A typical Sunday for me in my twenties was to take a shower, hear mass and spend the rest of the day with my family and friends. I always look forward to Sundays when my mom would cook special meals for us and when surprise visits from relatives or friends take place. But there was one Sunday that I can never forget. A surprise visit that I wish never came.
It was the most cruel Sunday visitor.
I woke up one Sunday morning in October with a headache. Not the throbbing kind that I would usually get when I’m at work or when I would have to beat so many deadlines in one day. It was a dull, steady pain that I couldn’t tell where it’s coming from. The day went by and the headache didn’t go away. When it was time to call it a night, as soon as I laid down the bed, it happened.
I was breathing but it felt like there was no air coming in or out of my lungs. Then my heart started to race and I felt a chill spreading down to my arms and legs. My last conscious effort was spent in getting up from the bed, grabbing my work ID, purse, and heading to my mom’s room to ask for her help. The rest, as they say, was history.
I had an attack, an episode, a moment – whatever they call it.

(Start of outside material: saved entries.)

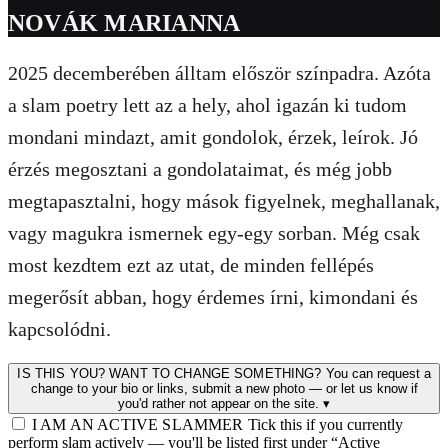
NOVÁK MARIANNA
2025 decemberében álltam először színpadra. Azóta
a slam poetry lett az a hely, ahol igazán ki tudom
mondani mindazt, amit gondolok, érzek, leírok. Jó
érzés megosztani a gondolataimat, és még jobb
megtapasztalni, hogy mások figyelnek, meghallanak,
vagy magukra ismernek egy-egy sorban. Még csak
most kezdtem ezt az utat, de minden fellépés
megerősít abban, hogy érdemes írni, kimondani és
kapcsolódni.
IS THIS YOU? WANT TO CHANGE SOMETHING?
You can request a
change to your bio or links, submit a new photo — or let us know if
you'd rather not appear on the site.
▾
I AM AN ACTIVE SLAMMER
Tick this if you currently
perform slam actively — you'll be listed first under “Active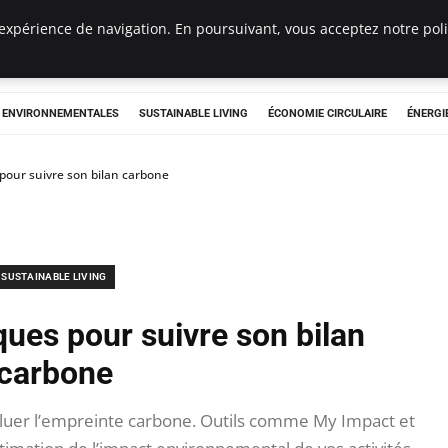
expérience de navigation. En poursuivant, vous acceptez notre polit
tryclub.com
S ENVIRONNEMENTALES
SUSTAINABLE LIVING
ÉCONOMIE CIRCULAIRE
ÉNERGI
pour suivre son bilan carbone
SUSTAINABLE LIVING
ques pour suivre son bilan
carbone
aluer l’empreinte carbone. Outils comme My Impact et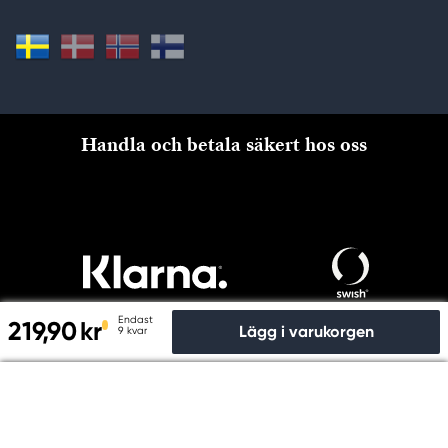
Handla och betala säkert hos oss
Endast
219,90 kr
Lägg i varukorgen
9 kvar
Till kassan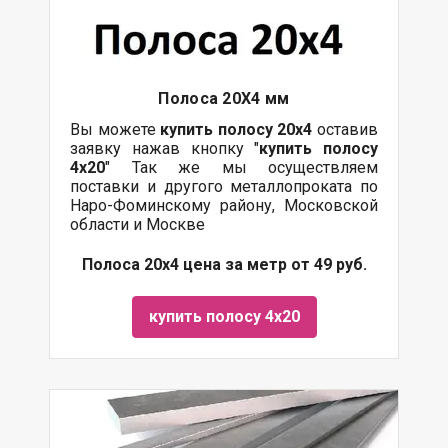
Полоса 20Х4 мм
Вы можете
купить полосу 20х4
оставив
заявку нажав кнопку "
купить полосу
4х20
" Так же мы осуществляем
поставки
и другого
металлопроката
по
Наро-Фоминскому району, Московской
области и Москве
Полоса 20х4 цена за метр от 49 руб.
купить полосу 4х20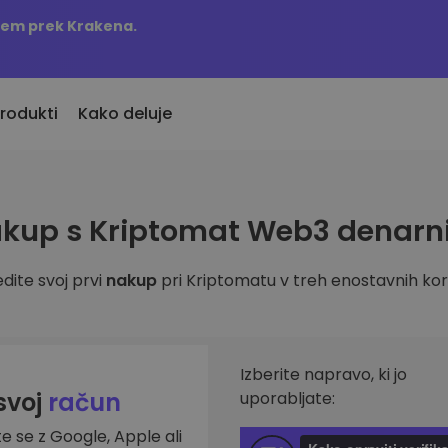
njem prek Krakena.
rodukti
Kako deluje
KriptoEarn
Opozorila o c
kup s Kriptomat Web3 denarn
vno dodani
Zaslužite nagrade s svojim
Ažurne informac
o dodane kriptovalute
kriptovalutami
najljubših žeton
dite svoj prvi
nakup
pri Kriptomatu v treh enostavnih kor
Trezor
 bi kupil 100 EUR…
Raziščite sre
Varčujte kriptovalute za svojo
s bi bil vreden
Odkrijte naložben
prihodnost
Analitika port
Ponavljajoči nakup
Pametni vpogled
Izberite napravo, ki jo
Redno načrtovane naložbe (DCA)
učinkovitost
 svoj
račun
uporabljate:
te se z Google, Apple ali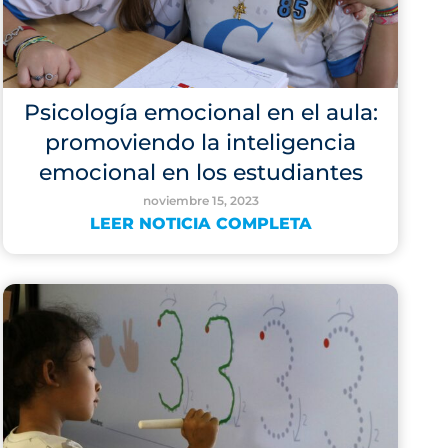
Psicología emocional en el aula:
promoviendo la inteligencia
emocional en los estudiantes
noviembre 15, 2023
LEER NOTICIA COMPLETA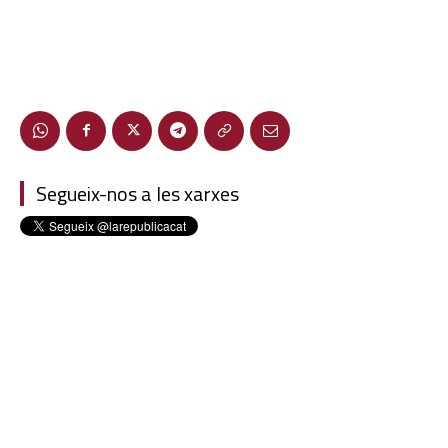
Segueix-nos a les xarxes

So, how do I feel when I’m having an episode? Everything that the books say about Panic Disorder— pounding heart, shortness of breath, chest discomfort, light-headedness, nausea, trembling, hot and cold flashes, paresthesia (numbness or tingling sensations) – all of that, checked. While my body deals with these symptoms, fearful thoughts of losing control or “going crazy”, and impending death plays inside my head over and over again like a broken record. “The body’s natural reaction, the fight or flight response, tells you you need to do something because you’re in danger, but I think in our modern world, even when we aren’t in danger, you might get that same reaction like it’s a life or death situation,” says psychologist Amy Morin.
I read that people can have a panic attack once in their lifetime. I say they’re lucky. On bad days, I get several episodes. They come in waves—I start feeling the symptoms all over again just when I’d think I’m about to overcome a concluding attack. It’s crippling. It’s traumatic. It’s something you wouldn’t even wish on your worst enemy.
“When a panic attack arises, having the tools to handle it is the most important thing.” Perpetua Neo, DClinPsy, suggested. It’s all about managing and coping with help, mainly self-help.
I’ve managed to lead a close-to-normal life with the help of medicines and therapy. My family, though they’re always around, I can see from their faces the cluelessness to what I am going through. I can see how helpless they are when I am suffering from an episode. Then I noticed how alone I was with this condition. I put my best effort to conform to the norms, but when panic sets in, triggered or random, there is no one else who can help me but me. And as I age, the condition becomes more horrible – more pronounced symptoms and less resiliency to the condition.
This is what I realized.
If there is one thing I wanted to share, it’s the fact that loving myself became a mixture of good and not-so-good changes. I started to listen to my needs more than anyone else’s. I learned to put myself first before others – something that I would never do had I been a normal person, knowing that I love giving. I set expectations bearing in mind that I MUST reach them while I also deal with my panic disorder. It may not be reasonable for the people around me, but I didn’t set these for them. It’s for me and my self-worth that was badly hit when I became “less functional”. I don’t force myself to make others happy at the expense of my mental health. I do things my way when I have to.
This is how I really feel.
I die every time I get a panic episode, but I don’t want to die because that would be a defeat on my part. So I find ways to live over and over again. I don’t expect everybody to understand why I am what I am. At the end of the day, it’s these changes that have put me in a better place.
“Panic attacks cause people to become fearful of future panic attacks, this is known as the Fear of Fear.” Russell Hunter, Psy.D., LCP says.